Suis-je dans le noir ou ai-je les yeux fermés ? peut-être les deux. Ou du moins, je priais pour que ce soit un cauchemar, ce genre de rêve tellement réel qu’on ne pouvait disséquer de la réalité. Ce drame qui se déroulait sur mon corps devenait insoutenable. Ses mugissements faisaient échos dans cette pièce vide. Cet humain prenait possession de mon corps, il montait et descendait, entrait et sortait dans mon puits d’amour. J’étais là, vide d’émotions, dénouée de sentiments. Mes yeux fixaient ces points invisibles, impossibles d’être distingués dans ce pénombre. 4 jours et 4 nuits que cela dure mais on dirait une éternité tellement j’avais mal. J’implorais la mort afin qu’elle vienne me chercher, mais elle restait indifférente à mes supplications. Qu’ai-je fait pour mériter ce châtiment ?
Je suis en transe, je les sens, je sens leur vibration, ils m’enveloppent de leurs longs bras et je sais que je suis en sécurité. Certains disent que je suis esclave du malin, d’autres que je suis la fille du diable mais ce qu’ils ne savent pas, ou ce qu’ils n’osent dire c’est que je sais qui je suis, je connais mon passé et celui de mes ancêtres. J’embrasse ce passé avec tout ce qu’il possède et je le fais mien. Cette liberté qui émane de mon corps, de mon âme quand je danse au son du tambour est extraordinaire. Ils sont là et je sens leur présence. Je m’abandonne à eux.
« Plaaaaaaaaach » une gifle et je ne sais pas quand cela va cesser. Je ne pleurais plus, je ne me battais plus contre lui. J’espérais qu’il allait presser la détente de l’arme avec laquelle il m’avait frappé si bien, cette arme avec laquelle il m’avait menacée ce jeudi lorsque je quittais l’université. C’est tout ce que je voulais, pas de nourriture, pas d’eau, juste une balle en pleine tête.

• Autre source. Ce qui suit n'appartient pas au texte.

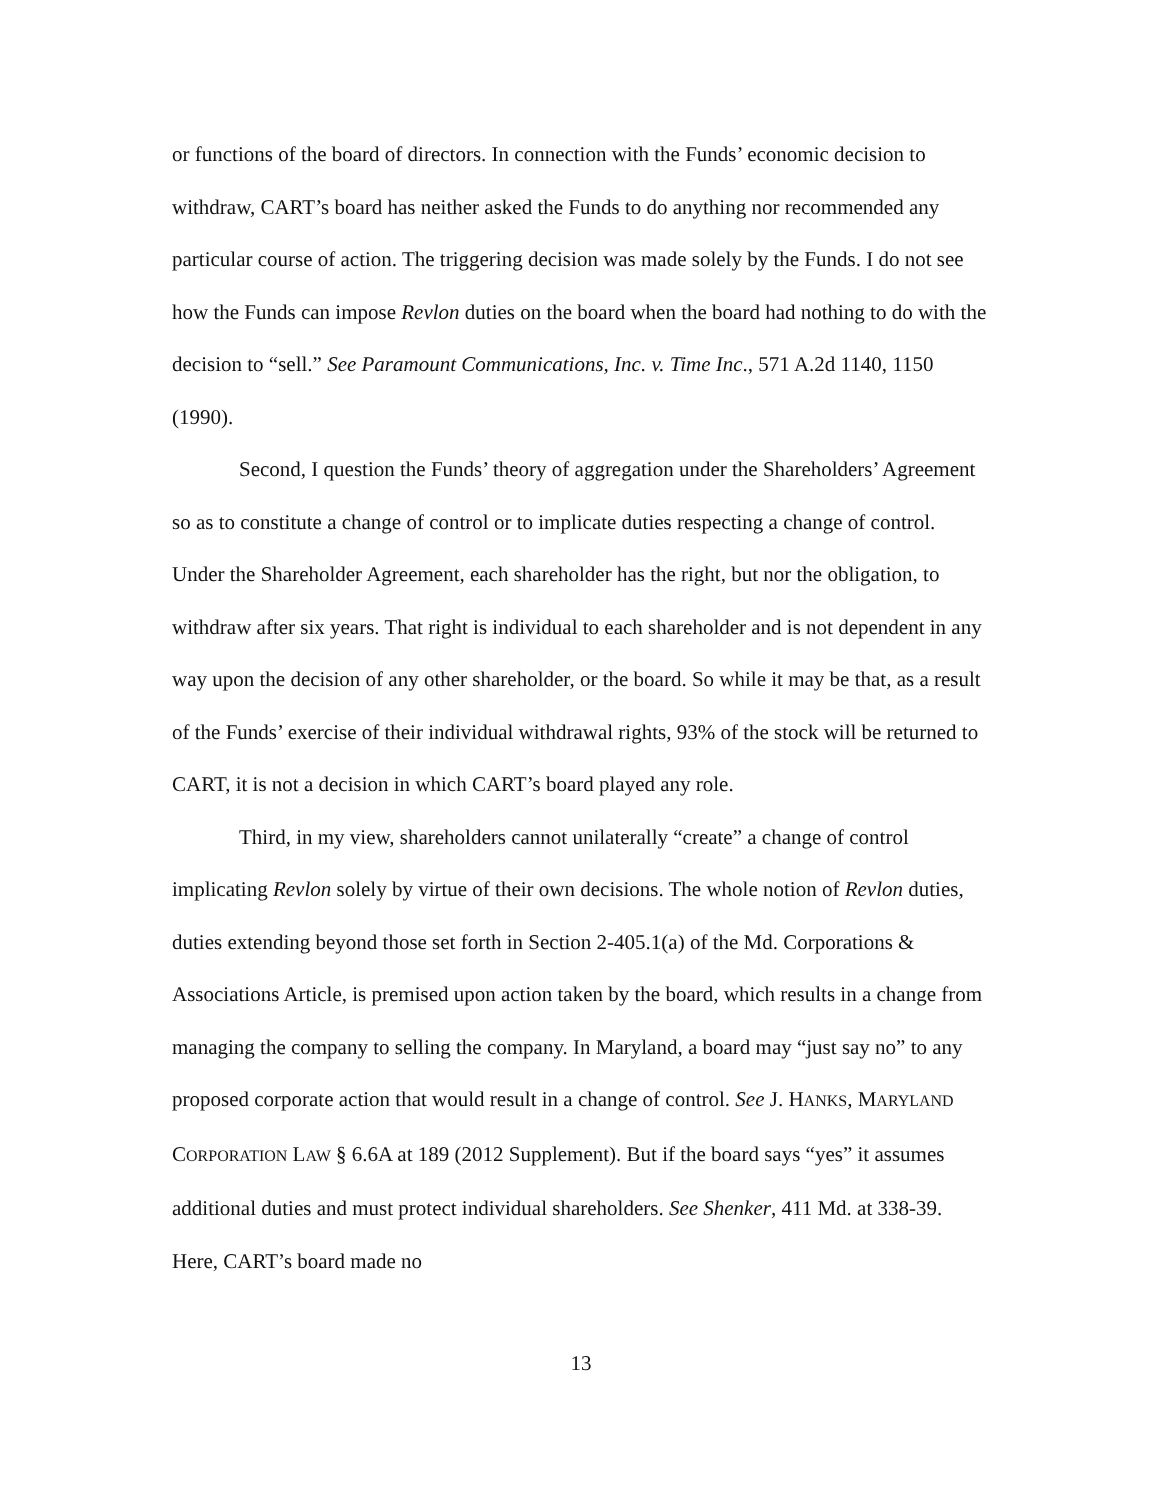or functions of the board of directors. In connection with the Funds’ economic decision to withdraw, CART’s board has neither asked the Funds to do anything nor recommended any particular course of action. The triggering decision was made solely by the Funds. I do not see how the Funds can impose Revlon duties on the board when the board had nothing to do with the decision to “sell.” See Paramount Communications, Inc. v. Time Inc., 571 A.2d 1140, 1150 (1990).
Second, I question the Funds’ theory of aggregation under the Shareholders’ Agreement so as to constitute a change of control or to implicate duties respecting a change of control. Under the Shareholder Agreement, each shareholder has the right, but nor the obligation, to withdraw after six years. That right is individual to each shareholder and is not dependent in any way upon the decision of any other shareholder, or the board. So while it may be that, as a result of the Funds’ exercise of their individual withdrawal rights, 93% of the stock will be returned to CART, it is not a decision in which CART’s board played any role.
Third, in my view, shareholders cannot unilaterally “create” a change of control implicating Revlon solely by virtue of their own decisions. The whole notion of Revlon duties, duties extending beyond those set forth in Section 2-405.1(a) of the Md. Corporations & Associations Article, is premised upon action taken by the board, which results in a change from managing the company to selling the company. In Maryland, a board may “just say no” to any proposed corporate action that would result in a change of control. See J. HANKS, MARYLAND CORPORATION LAW § 6.6A at 189 (2012 Supplement). But if the board says “yes” it assumes additional duties and must protect individual shareholders. See Shenker, 411 Md. at 338-39. Here, CART’s board made no
13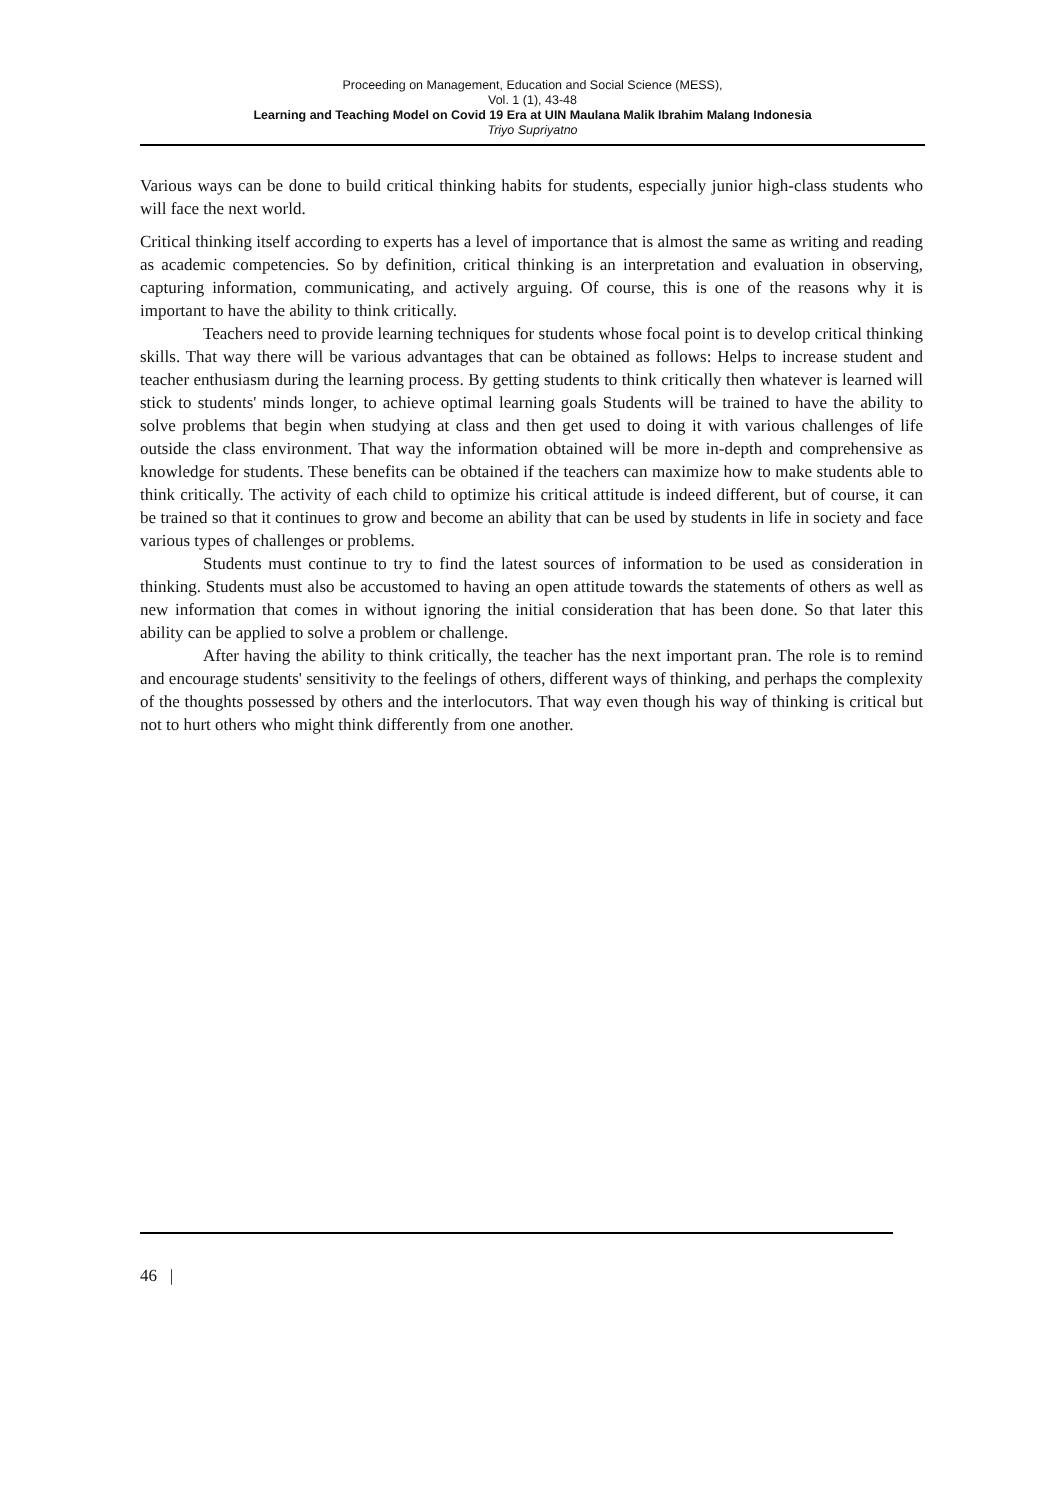Proceeding on Management, Education and Social Science (MESS),
Vol. 1 (1), 43-48
Learning and Teaching Model on Covid 19 Era at UIN Maulana Malik Ibrahim Malang Indonesia
Triyo Supriyatno
Various ways can be done to build critical thinking habits for students, especially junior high-class students who will face the next world.
Critical thinking itself according to experts has a level of importance that is almost the same as writing and reading as academic competencies. So by definition, critical thinking is an interpretation and evaluation in observing, capturing information, communicating, and actively arguing. Of course, this is one of the reasons why it is important to have the ability to think critically.
Teachers need to provide learning techniques for students whose focal point is to develop critical thinking skills. That way there will be various advantages that can be obtained as follows: Helps to increase student and teacher enthusiasm during the learning process. By getting students to think critically then whatever is learned will stick to students' minds longer, to achieve optimal learning goals Students will be trained to have the ability to solve problems that begin when studying at class and then get used to doing it with various challenges of life outside the class environment. That way the information obtained will be more in-depth and comprehensive as knowledge for students. These benefits can be obtained if the teachers can maximize how to make students able to think critically. The activity of each child to optimize his critical attitude is indeed different, but of course, it can be trained so that it continues to grow and become an ability that can be used by students in life in society and face various types of challenges or problems.
Students must continue to try to find the latest sources of information to be used as consideration in thinking. Students must also be accustomed to having an open attitude towards the statements of others as well as new information that comes in without ignoring the initial consideration that has been done. So that later this ability can be applied to solve a problem or challenge.
After having the ability to think critically, the teacher has the next important pran. The role is to remind and encourage students' sensitivity to the feelings of others, different ways of thinking, and perhaps the complexity of the thoughts possessed by others and the interlocutors. That way even though his way of thinking is critical but not to hurt others who might think differently from one another.
46 |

Je suis la petite fille d’Antilia et tous autant qu’ils soient me doivent du respect. Je suis la petite-fille d’Antilia, cette femme redoutable. Je suis la petite-fille d’Antilia et j’ai été humilié. Je suis la petite-fille d’Antilia et je sors d’un grand lakou. Je suis la petite-fille d’Antilia et elle vient de tracer l’exemple.
J’avais 20 ans et pas de copain. J’étais à l’école normale, j’étudiais les lettres modernes. Étudiante soucieuse et dévouée toujours ponctuelle et souriante jamais je n’aurais pensé que ce serait un vil rêve, qu’à compter de ce jeudi ce sourire allait s’estomper pour toujours. Il m’a forcé de monter dans cette voiture. Il m’a tabassé et violé. Il m’a dépucelé, et sodomisé, il m’a fait vivre les pires moments de mon existence, il m’a enlevé toute once de dignité et toute envie de vivre.
Je vivais avec ma mère, ma tante ses enfants et son mari. Je n’ai jamais connu mon père. Dès qu’il avait su pour la grossesse de ma mère, il avait pris la poudre d’escampette car il était un homme marié et refusait d’assumer ses responsabilités. Les violences conjugales entre ma tante et son mari étaient monnaies courantes, il la tabassait, la maltraitait, l’injuriait comme bon lui semble. Nul n’avait le droit, ni le pouvoir d’interférer dans leurs affaires puisque c’est lui qui faisait vivre la famille. Mon univers était chaotique, rebutant, je le trainais derrière moi comme un poids, une charge insoutenable.
Toutes les grandes vacances je me rendais à Desdunes chez ma grand-mère. Et c’étaient les seuls moments ou paix et sérénité s’inscrivaient dans mon quotidien. Je participais activement dans les activités du lakou. Je dansais et me défoulaient lors des cérémonies dédiées aux esprits. C’étaient des moments libérateurs. Ils m’écoutaient, et me réconfortaient. Ce sont des sentiments et des sensations impossibles à expliquer, mais c’est ce que je ressentais. Ils étaient en moi et moi je devenais leur réceptacle.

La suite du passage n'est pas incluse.